■ 課題 1
本文のうち、「精神疾患を理由とした労災申請」という語句を含む箇所から書き始め、「認定される可能性があります。」という語句の後で終わる部分を、一字一句変えずに書き写しなさい。
■ 課題 2
本文に書かれている内容をもとに、次の問いに答えなさい。
(a) 2022年に精神疾患で労災認定された人数は何人か。
(b) 業務による強い心理的負荷は、発病前のどのくらいの期間について求められるか。
(c) 心理的負荷の度合いを評価するために用いるものは何か。
*** 本文 ***
今回は、精神疾患による労災申請についてご説明いたします。
精神疾患を理由とした労災申請は年々増加しており、2022年には仕事の強いストレスなどが原因でうつ病などの精神疾患になったとして、710人もの方が労災認定されたと厚生労働省が発表しています。精神疾患による労災の認定には、以下の3つの申請要件があります。
1.認定基準の対象となる精神障害を発病していること
まず、労災として認定されるためには、特定の精神障害にかかっている必要があります。特定の精神障害とは、世界保健機関(WHO)が作成した「疾病及び関連保健問題の国際統計分類」に基づく「精神及び行動の障害」に分類されるものを指します。ただし、認知症や頭部外傷、アルコールや薬物による障害は対象外となります。
2.業務による強い心理的負荷の存在が認められること
次に、発病前の約6ヶ月間に、業務に起因する強い心理的な負荷があったことが求められます。心理的な負荷の度合いは、「業務による心理的負荷評価表」を用いて評価していきます。
3.業務以外の心理的負荷や個体側要因により発病したとは認められないこと
離婚や家族が死亡したり、また、精神疾患の既往歴やアルコール依存などの個体側要因があったりといった、それら業務外の事由によって精神疾患が引き起こされたとは認められない場合、労災として認定される可能性があります。
*** データ一覧 ***
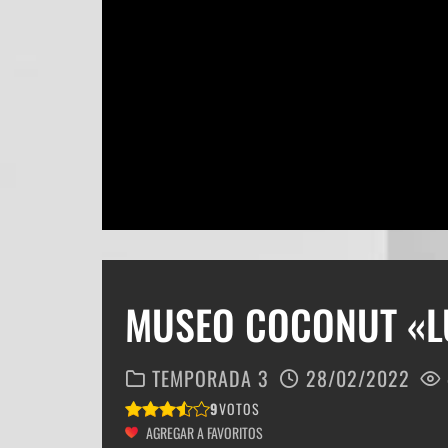
MUSEO COCONUT «L
TEMPORADA 3
28/02/2022
9
VOTOS
AGREGAR A FAVORITOS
***
■ 解答欄 1
精神疾患を理由とした労災申請は年々増加しており、2022年には仕事の強いストレスなどが原因でうつ病などの精神疾患になったとして、710人もの方が労災認定されたと厚生労働省が発表しています。精神疾患による労災の認定には、以下の3つの申請要件があります。
1.認定基準の対象となる精神障害を発病していること
まず、労災として認定されるためには、特定の精神障害にかかっている必要があります。特定の精神障害とは、世界保健機関(WHO)が作成した「疾病及び関連保健問題の国際統計分類」に基づく「精神及び行動の障害」に分類されるものを指します。ただし、認知症や頭部外傷、アルコールや薬物による障害は対象外となります。
2.業務による強い心理的負荷の存在が認められること
次に、発病前の約6ヶ月間に、業務に起因する強い心理的な負荷があったことが求められます。心理的な負荷の度合いは、「業務による心理的負荷評価表」を用いて評価していきます。
3.業務以外の心理的負荷や個体側要因により発病したとは認められないこと
離婚や家族が死亡したり、また、精神疾患の既往歴やアルコール依存などの個体側要因があったりといった、それら業務外の事由によって精神疾患が引き起こされたとは認められない場合、労災として認定される可能性があります。

■ 解答欄 2
(a) 710人
(b) 約6ヶ月間
(c) 「業務による心理的負荷評価表」